Instruções do exercício »
- A) Responda, com base no texto sobre o termo religião:
(i) Quem assina o texto?
(ii) Em quantos capítulos foi traçada a meta do trabalho?
(iii) Qual religião o trabalho menciona em específico?
- B) Transcreva do texto sobre o termo religião tudo o que vai de “Por Carlos Chagas” até “o diálogo inter-religioso.”.

Bloco de texto »
━━━━━━━━━━━━━━━━━━━━
Por Carlos Chagas
O trabalho buscou apresentar como o termo “religião” se transformou durante a história e como essas transformações provocaram mudanças na compreensão soteriológica das religiões em geral, e no cristianismo em específico. Para isso tracei em três capítulos a seguinte meta: 1º) apresentar o termo religião e suas adaptações religiosas; 2º) apresentar o termo religião abordado mais especificamente pelo cristianismo durante a história deste mostrando a evolução do desenvolvimento soteriológico juntamente com a compreensão do termo; e 3º) mostrar como que a religião, de forma geral, possui dimensões divina e humana, fornecendo assim contribuições para o diálogo inter-religioso.
━━━━━━━━━━━━━━━━━━━━
Dados fornecidos »
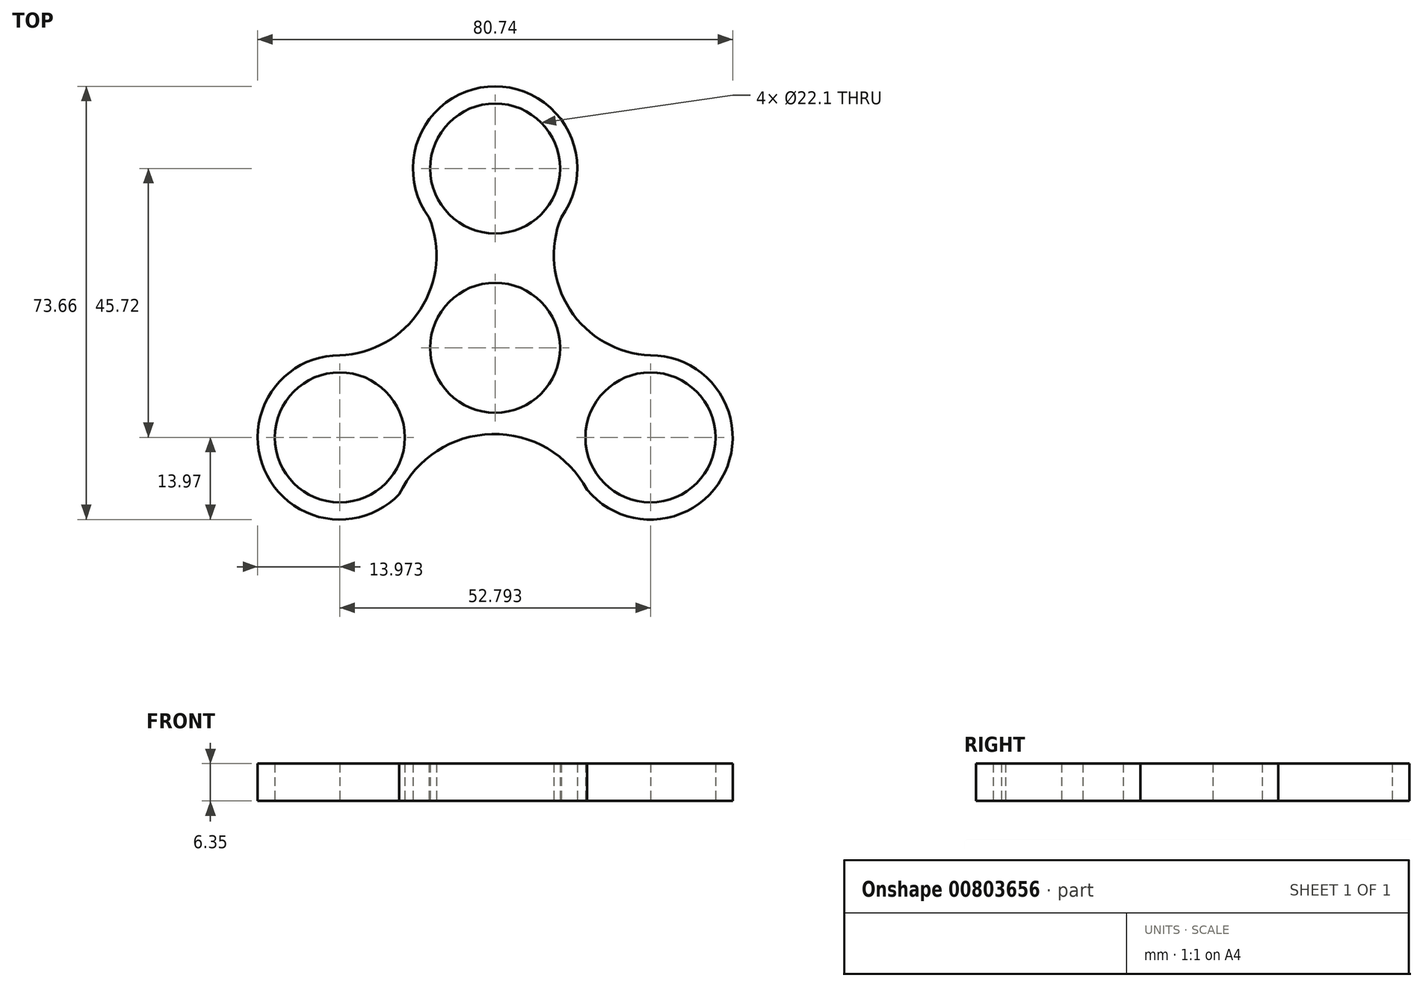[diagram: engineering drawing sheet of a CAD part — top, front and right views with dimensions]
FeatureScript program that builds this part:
━━━━━━━━━━━━━━━━━━━━
Respostas por tarefa »
- A)
(i) Carlos Chagas
(ii) Em três capítulos
(iii) O cristianismo

- B)
Por Carlos Chagas
O trabalho buscou apresentar como o termo “religião” se transformou durante a história e como essas transformações provocaram mudanças na compreensão soteriológica das religiões em geral, e no cristianismo em específico. Para isso tracei em três capítulos a seguinte meta: 1º) apresentar o termo religião e suas adaptações religiosas; 2º) apresentar o termo religião abordado mais especificamente pelo cristianismo durante a história deste mostrando a evolução do desenvolvimento soteriológico juntamente com a compreensão do termo; e 3º) mostrar como que a religião, de forma geral, possui dimensões divina e humana, fornecendo assim contribuições para o diálogo inter-religioso.